Den Haag, 25 februari 2004


Vragen van het leden Wolfsen, Depla en Douma (allen PvdA) aan de minister van Justitie


1. Bent u bekend met het rapport van het FEC waarin wordt gesteld dat de stichting als rechtspersoon zoveel zwakheden kent, dat er reden is voor zorg als het gaat over de mogelijkheden van misbruik in het kader van terrorismefinanciering?


2. Wanneer kan de Kamer een kabinetsreactie ontvangen, waarin wordt ingegaan op de bevindingen en aanbevelingen?


3. Op welke wijze geeft het OM invulling aan zijn controlerende rol ten opzichte van (het bestuur van) stichtingen en op welke wijze vergewist het OM zich van de juiste informatie om te kunnen beoordelen of stichtingsbesturen de wet en de statuten te goeder trouw naleven en het bestuur steeds naar behoren wordt gevoerd?


4. Hoe vaak is er in 2003 door het OM in die controlerende rol handelend opgetreden tegen een stichtingsbestuur, om welk type actie ging het dan en hoe vaak (en waarom) is er bijvoorbeeld om inlichtingen verzocht zoals bedoeld in artikel 2:297 BW?


5. Op welke wijze geeft de advocaat-generaal bij het gerechtshof in Amsterdam invulling aan zijn taken zoals die zijn neergelegd in de 2e afdeling van titel 8 van boek 2 van het BW?


6. Hoe vaak is er in 2003 door deze advocaat-generaal in die controlerende / toezichthoudende rol handelend opgetreden, welk type actie betrof dat dan, en hoe vaak is er bijvoorbeeld een verzoek gedaan tot het instellen van een enquête of is er ter voorbereiding van zo n verzoek een deskundige belast met het inwinnen van relevante inlichtingen?


7. Op welke wijze vergewist de advocaat-generaal zich van de juiste informatie om te kunnen beoordelen of hij al dan niet bij het bestuur en/of de raad van commissarissen zijn bezwaar tegen het beleid en/of de gang van zaken kenbaar moet maken?


8. Is er na het verschijnen van het rapport van de Enquêtecommissie Bouwfraude een wijziging opgetreden in de werkwijze van de advocaat-generaal? Zo ja, welke, en, zo nee, waarom niet en hoe verhoudt zich dat dan tot de uitlatingen van minister Brinkhorst (tijdens het recente debat over de bouwfraude) dat zowel de raden van bestuur als de raden van commissarissen alerter hadden moeten zijn?

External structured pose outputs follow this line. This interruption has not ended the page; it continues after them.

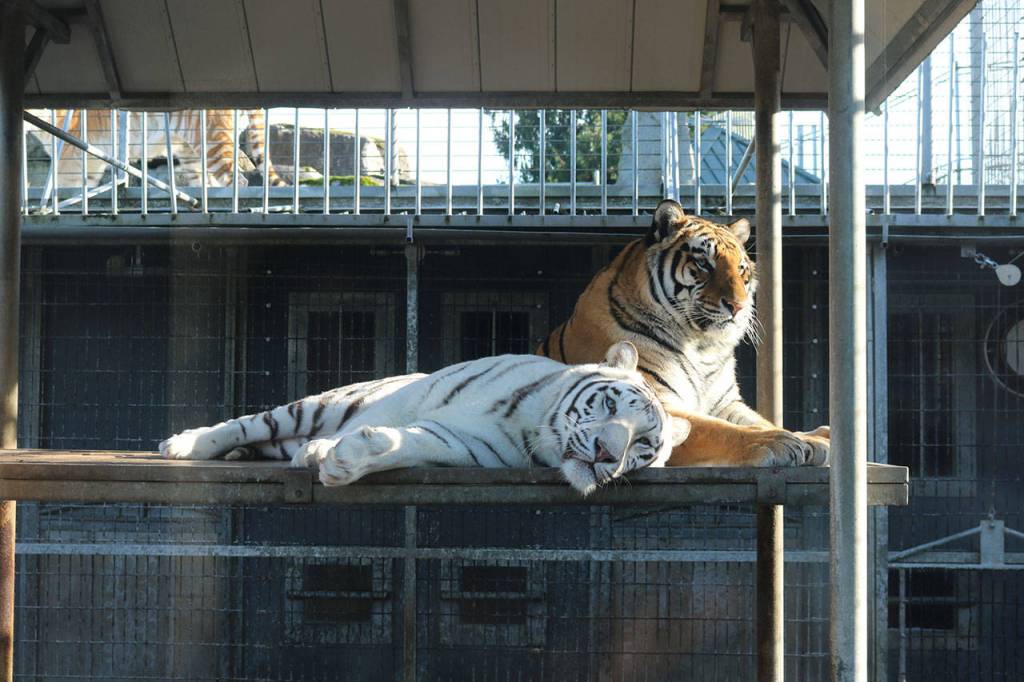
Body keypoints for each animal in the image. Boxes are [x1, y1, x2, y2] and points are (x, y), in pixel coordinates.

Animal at [160, 341, 686, 496]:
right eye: (611, 405)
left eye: (643, 446)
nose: (606, 454)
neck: (533, 424)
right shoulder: (402, 402)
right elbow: (386, 421)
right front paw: (325, 450)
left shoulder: (464, 446)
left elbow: (408, 442)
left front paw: (342, 459)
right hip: (321, 403)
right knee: (252, 423)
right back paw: (186, 444)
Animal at [539, 199, 830, 468]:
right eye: (704, 263)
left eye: (741, 268)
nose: (738, 305)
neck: (702, 348)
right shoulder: (654, 402)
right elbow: (718, 430)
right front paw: (778, 442)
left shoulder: (725, 403)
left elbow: (761, 421)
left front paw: (812, 439)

9. Wanneer oefent de raad van commissarissen naar uw oordeel zijn taak zodanig onvoldoende uit of opereert hij zodanig weinig alert, dat de advocaat-generaal daartegen zijn bezwaar kenbaar kan en dient te maken?


10. Strekken genoemde taken van deze advocaat-generaal zich ook uit tot het toezicht op het functioneren van zogenoemde postbus-, brievenbus- en doorstroom-BV s en holdings, tussenholdings etc.?


11. Wordt er door u en/of door het OM actief beleid gevoerd ter bestrijding van het bestaan van zogenoemde plank-BV s of lege BV s, en, zo ja, welk?


12. Wordt het OM door u geraadpleegd indien u wordt gevraag om een verklaring geen bezwaar af te geven voor de oprichting van een BV en, zo ja, op welke wijze geeft het OM invulling aan die taak?


13. Wordt u betrokken in het door burgemeester Cohen aangekondigde onderzoek naar het faillissement van de Oesterbar c.a. en soortgelijke faillissementen en wordt in dat onderzoek geanalyseerd welke rol voor u en/of voor hem OM weggelegd kan zijn in het voorkomen daarvan? Zo nee, waarom niet?


14. Kunt u een totaaloverzicht geven van de overige andere bij de wet vastgestelde taken van het OM, is u bekend op welke wijze die taken worden uitgeoefend en kunt u de daarbij behorende kwantitatieve gegevens verstrekken?


15. Is naar uw oordeel steeds voldoende gewaarborgd dat bovenbedoelde zogenoemde neventaken van het OM niet onnodig in de verdrukking komen als gevolg van de grote belangstelling voor de kerntaak van het OM (de strafrechtelijke handhaving van de rechtsorde) en, zo ja, hoe?